Aboriginal and Torres Strait Islander peoples were the first explorers, engineers, farmers, story-tellers and artists to dwell on the continent now known as Australia. But sadly, a story of dispossession, death and disadvantage began with the arrival of a British colony years ago. 2020’s global ‘black lives matter’ movement has been a moment to recognise that we still have our own racial injustices that occur on our doorstep: most aboriginal Christian leaders do self-funded ministry, around 90% of non-indigenous Australians have never met an aboriginal person, there is a vast health and life-expectation inequality between indigenous and non-indigenous Australians, and we are the only Commonwealth country to have never signed a treaty with its indigenous people. Only together can we build a reconciled nation. For one of our affiliated churches, H3O Church (located on Sydney’s Northern Beaches), January 26th, 2020 was an opportunity to corporately acknowledge true history, to lament together and stand in solidarity with First Nations Peoples. 

Lyndal Sherwin, ‘Justice Organiser’ at H3O, led the Sunday service along with others within the H3O community. She began by acknowledging that January 26th is a day of mourning for many Aboriginal and Torres Strait Islander peoples, explained that (as a non-indigenous person) they had actively sought to be guided by First Nations voices and advice, shared a bit about of her own journey of learning and understanding, and led the community in an ‘Acknowledgement of Country’ barefoot on the land that forms a part of the Eora Nation and on which the church building is placed. H3O seeks to be intentionally intergenerational and diverse opportunities to engage within the gathering were included through a variety of activities accessible across the lifespan, to different learning styles and preferences. There was an activity using footprints, individually marked and decorated, as a symbol and visual reminder to tread softly on the land – and also to action in walking alongside Aboriginal brothers and sisters. There was a tree branch that began as a part of their reflection on the effects of the bushfires, that then evolved into reflection on creation and land, creating space for lament as well as symbolising beauty from the ashes. “The theme this year was around truth-telling; acknowledging that to pursue friendship with Aboriginal peoples, it’s about knowing and telling the real truth,” Lyndal explained. “Churches have a really important role in speaking truth and being an affirming platform for our Aboriginal brothers and sisters.” Earlier in the day, Lyndal’s family along with other H3O members also headed to the Yabun Festival – an annual celebration of Aboriginal and Torres Strait Islander culture on the traditional lands of the Gadigal people at Victoria Park in Camperdown, Sydney.

TASK GOAL: In the text about H3O Church's January 26th service, where is the Yabun Festival held? Please answer in one sentence.

MATERIAL SUPPLIED:
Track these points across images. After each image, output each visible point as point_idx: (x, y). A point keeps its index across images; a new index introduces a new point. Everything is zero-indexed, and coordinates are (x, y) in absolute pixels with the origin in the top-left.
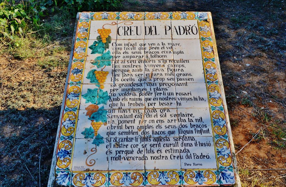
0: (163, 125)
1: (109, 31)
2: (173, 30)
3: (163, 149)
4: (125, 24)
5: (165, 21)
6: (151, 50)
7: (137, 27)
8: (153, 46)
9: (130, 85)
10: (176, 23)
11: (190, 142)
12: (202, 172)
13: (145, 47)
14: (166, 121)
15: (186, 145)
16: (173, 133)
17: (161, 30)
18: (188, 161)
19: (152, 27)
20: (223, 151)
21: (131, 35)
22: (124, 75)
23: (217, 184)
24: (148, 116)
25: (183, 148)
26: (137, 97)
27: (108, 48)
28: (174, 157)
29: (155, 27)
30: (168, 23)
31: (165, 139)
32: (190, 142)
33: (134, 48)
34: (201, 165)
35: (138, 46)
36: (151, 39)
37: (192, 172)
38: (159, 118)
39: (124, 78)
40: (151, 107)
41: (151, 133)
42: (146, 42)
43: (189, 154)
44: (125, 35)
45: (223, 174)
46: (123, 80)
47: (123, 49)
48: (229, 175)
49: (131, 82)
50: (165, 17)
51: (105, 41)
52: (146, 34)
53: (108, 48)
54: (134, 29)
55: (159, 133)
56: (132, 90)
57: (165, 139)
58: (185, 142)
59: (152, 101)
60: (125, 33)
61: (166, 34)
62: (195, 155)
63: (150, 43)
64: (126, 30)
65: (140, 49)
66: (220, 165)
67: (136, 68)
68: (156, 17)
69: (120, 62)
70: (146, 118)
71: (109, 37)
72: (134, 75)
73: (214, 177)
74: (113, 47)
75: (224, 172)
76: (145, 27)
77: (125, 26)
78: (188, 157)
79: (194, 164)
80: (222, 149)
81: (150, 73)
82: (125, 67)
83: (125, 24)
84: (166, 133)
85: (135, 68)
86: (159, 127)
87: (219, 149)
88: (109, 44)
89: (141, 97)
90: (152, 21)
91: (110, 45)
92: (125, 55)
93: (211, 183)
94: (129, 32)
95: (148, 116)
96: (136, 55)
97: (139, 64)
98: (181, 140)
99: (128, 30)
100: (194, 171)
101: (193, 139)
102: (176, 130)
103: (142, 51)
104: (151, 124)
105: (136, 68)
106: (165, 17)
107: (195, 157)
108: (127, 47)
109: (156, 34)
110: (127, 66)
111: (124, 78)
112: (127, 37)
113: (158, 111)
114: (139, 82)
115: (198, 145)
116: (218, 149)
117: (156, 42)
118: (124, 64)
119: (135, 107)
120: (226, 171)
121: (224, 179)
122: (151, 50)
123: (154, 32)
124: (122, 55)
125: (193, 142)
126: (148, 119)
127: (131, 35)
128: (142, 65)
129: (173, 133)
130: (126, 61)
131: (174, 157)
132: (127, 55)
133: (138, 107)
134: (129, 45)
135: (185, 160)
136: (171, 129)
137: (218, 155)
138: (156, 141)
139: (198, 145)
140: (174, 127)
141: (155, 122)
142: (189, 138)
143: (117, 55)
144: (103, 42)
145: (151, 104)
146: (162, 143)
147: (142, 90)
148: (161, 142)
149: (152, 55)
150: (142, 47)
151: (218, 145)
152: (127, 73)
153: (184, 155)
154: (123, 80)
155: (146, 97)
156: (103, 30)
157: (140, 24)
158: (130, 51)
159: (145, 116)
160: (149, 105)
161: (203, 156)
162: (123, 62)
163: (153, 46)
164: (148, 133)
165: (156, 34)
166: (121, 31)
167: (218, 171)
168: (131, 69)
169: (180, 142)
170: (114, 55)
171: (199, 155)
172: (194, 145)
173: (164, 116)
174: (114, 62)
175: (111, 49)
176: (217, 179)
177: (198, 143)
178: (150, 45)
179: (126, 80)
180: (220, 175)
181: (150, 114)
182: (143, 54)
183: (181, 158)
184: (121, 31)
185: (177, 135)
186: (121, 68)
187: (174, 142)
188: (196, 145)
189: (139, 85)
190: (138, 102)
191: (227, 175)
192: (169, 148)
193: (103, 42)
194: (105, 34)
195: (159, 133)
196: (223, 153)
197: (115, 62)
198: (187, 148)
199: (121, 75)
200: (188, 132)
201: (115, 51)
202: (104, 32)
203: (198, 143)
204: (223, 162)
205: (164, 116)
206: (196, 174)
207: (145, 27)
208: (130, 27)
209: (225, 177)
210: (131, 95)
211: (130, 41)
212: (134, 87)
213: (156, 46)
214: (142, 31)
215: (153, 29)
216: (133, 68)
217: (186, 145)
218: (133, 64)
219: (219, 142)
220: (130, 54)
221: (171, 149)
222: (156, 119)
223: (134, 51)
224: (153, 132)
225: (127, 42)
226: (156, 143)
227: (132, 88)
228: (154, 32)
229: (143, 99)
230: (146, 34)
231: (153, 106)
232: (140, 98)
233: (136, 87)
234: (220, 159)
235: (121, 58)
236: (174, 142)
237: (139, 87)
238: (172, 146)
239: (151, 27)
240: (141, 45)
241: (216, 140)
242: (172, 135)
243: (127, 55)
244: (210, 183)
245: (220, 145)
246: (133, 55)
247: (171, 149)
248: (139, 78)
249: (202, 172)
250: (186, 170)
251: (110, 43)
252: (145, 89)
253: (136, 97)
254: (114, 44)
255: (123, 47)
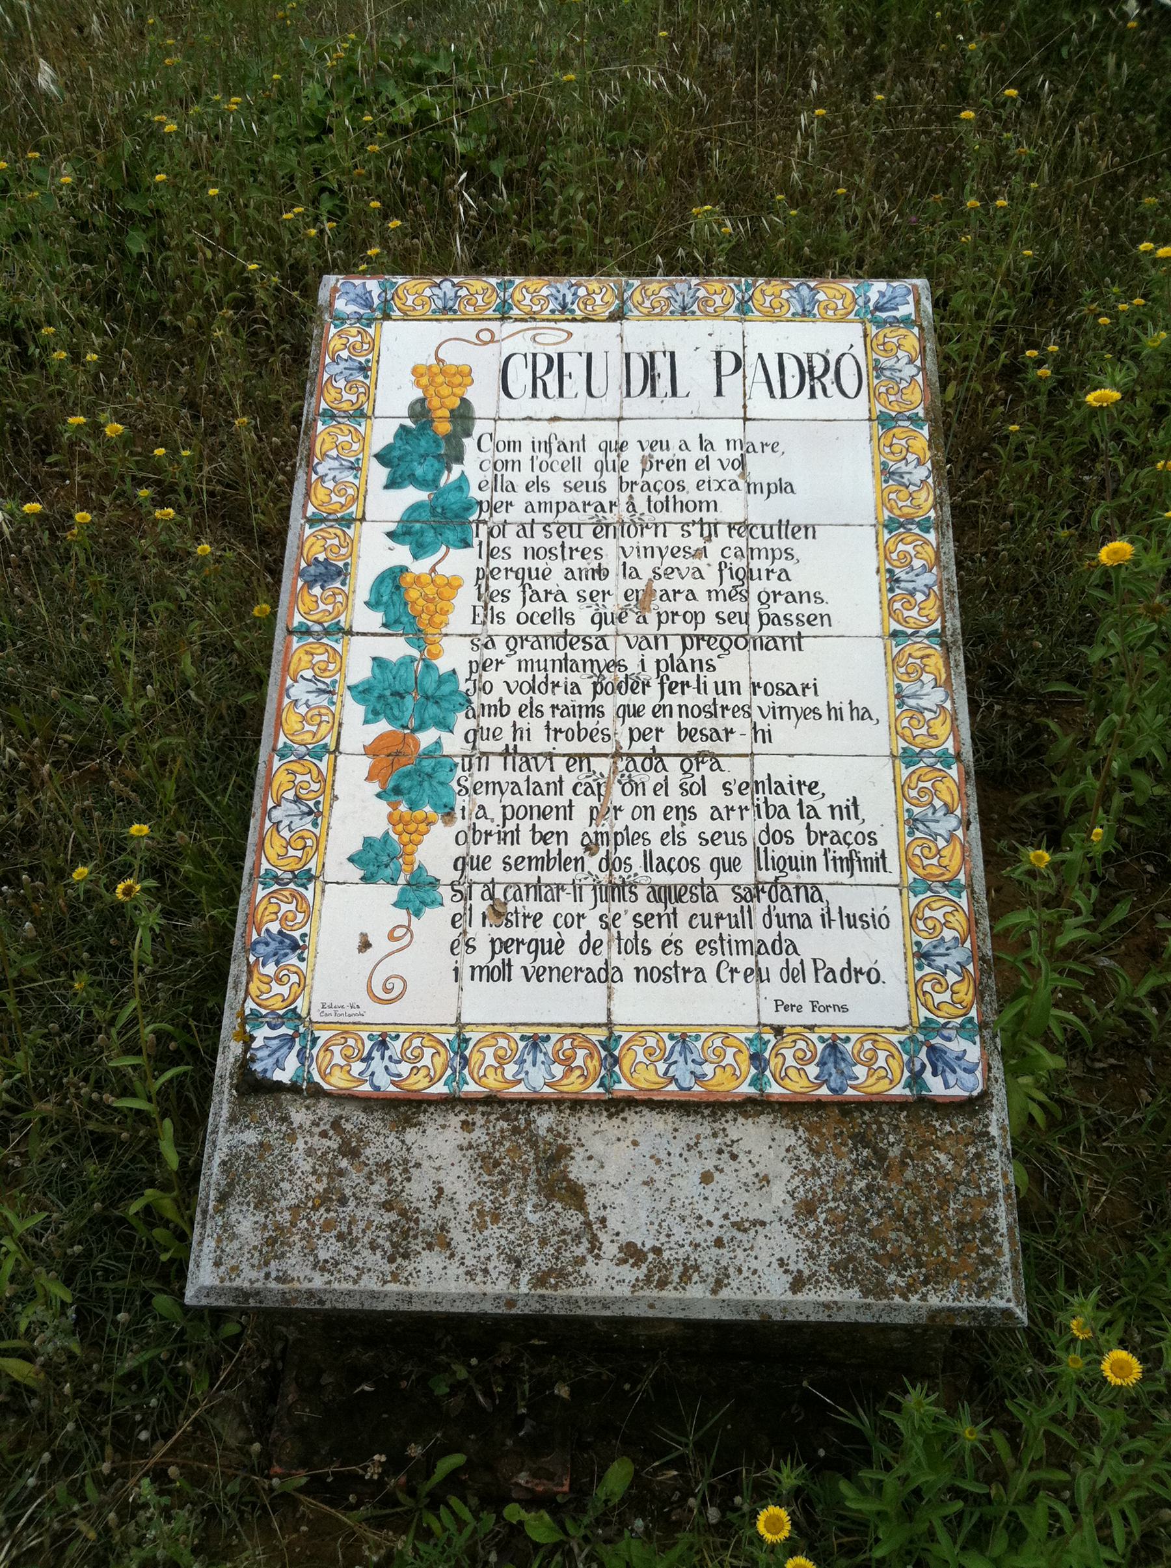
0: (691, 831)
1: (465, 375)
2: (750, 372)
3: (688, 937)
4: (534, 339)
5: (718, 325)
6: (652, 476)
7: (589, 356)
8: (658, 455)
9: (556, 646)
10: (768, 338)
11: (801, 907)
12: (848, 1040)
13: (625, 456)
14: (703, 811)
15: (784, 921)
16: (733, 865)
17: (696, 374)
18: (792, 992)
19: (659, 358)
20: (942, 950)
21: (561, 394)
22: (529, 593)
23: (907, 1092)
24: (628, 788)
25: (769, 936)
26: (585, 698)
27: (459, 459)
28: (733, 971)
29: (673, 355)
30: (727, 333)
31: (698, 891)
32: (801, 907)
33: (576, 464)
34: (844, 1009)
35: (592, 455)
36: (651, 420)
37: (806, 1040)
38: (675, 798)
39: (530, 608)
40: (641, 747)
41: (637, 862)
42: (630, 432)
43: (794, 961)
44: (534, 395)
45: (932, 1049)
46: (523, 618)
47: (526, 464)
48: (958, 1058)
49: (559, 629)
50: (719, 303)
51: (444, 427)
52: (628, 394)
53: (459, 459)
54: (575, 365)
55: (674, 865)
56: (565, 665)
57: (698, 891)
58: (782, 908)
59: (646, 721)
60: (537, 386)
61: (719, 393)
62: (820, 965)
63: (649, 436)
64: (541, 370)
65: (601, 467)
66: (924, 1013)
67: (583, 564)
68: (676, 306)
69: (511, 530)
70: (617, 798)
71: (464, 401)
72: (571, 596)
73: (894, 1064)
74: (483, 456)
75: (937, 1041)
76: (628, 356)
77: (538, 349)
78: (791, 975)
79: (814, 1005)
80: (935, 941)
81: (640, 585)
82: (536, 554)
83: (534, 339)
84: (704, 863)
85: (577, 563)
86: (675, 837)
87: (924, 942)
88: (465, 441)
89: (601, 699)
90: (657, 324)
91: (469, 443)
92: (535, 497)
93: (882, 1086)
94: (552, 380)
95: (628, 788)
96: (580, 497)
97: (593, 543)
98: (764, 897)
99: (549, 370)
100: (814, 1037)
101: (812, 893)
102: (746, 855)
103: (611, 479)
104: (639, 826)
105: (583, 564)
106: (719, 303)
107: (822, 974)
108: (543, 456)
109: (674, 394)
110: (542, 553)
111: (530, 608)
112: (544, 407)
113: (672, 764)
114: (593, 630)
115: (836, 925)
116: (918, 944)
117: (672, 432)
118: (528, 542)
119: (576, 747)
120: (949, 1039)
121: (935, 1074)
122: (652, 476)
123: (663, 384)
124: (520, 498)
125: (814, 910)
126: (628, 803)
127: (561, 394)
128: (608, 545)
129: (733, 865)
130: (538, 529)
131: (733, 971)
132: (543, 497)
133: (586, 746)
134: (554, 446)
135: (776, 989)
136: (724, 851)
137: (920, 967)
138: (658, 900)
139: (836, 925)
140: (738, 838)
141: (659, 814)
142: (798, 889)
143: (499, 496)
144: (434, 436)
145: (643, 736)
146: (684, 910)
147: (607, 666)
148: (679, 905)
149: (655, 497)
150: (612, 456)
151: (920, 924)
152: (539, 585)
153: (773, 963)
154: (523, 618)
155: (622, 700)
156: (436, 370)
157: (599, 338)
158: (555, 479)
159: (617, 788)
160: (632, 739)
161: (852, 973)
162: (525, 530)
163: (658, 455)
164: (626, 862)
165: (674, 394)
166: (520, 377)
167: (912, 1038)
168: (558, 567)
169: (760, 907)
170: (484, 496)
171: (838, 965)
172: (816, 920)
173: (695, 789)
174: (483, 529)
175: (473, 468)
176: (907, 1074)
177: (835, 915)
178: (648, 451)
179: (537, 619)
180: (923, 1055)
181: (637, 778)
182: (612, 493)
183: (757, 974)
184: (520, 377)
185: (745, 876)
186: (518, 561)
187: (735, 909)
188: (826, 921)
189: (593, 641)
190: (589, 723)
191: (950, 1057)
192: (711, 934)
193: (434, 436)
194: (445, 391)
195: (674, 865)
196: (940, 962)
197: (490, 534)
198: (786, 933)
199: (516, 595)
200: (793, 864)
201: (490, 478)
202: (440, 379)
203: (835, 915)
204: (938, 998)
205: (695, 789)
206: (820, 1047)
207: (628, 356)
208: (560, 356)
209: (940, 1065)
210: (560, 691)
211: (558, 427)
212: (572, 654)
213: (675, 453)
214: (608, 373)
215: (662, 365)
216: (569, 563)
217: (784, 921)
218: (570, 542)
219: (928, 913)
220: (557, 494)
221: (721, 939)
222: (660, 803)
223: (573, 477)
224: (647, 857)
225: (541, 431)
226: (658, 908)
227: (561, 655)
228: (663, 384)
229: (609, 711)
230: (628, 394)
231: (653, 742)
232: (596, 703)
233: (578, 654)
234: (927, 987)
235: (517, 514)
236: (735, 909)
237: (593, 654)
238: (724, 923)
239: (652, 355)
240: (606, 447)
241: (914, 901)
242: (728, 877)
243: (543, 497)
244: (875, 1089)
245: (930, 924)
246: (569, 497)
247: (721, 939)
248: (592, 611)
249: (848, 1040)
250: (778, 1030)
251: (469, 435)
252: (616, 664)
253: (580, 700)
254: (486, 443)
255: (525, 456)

ANSWER IN FULL: The Yabun Festival is held on the traditional lands of the Gadigal people at Victoria Park in Camperdown, Sydney.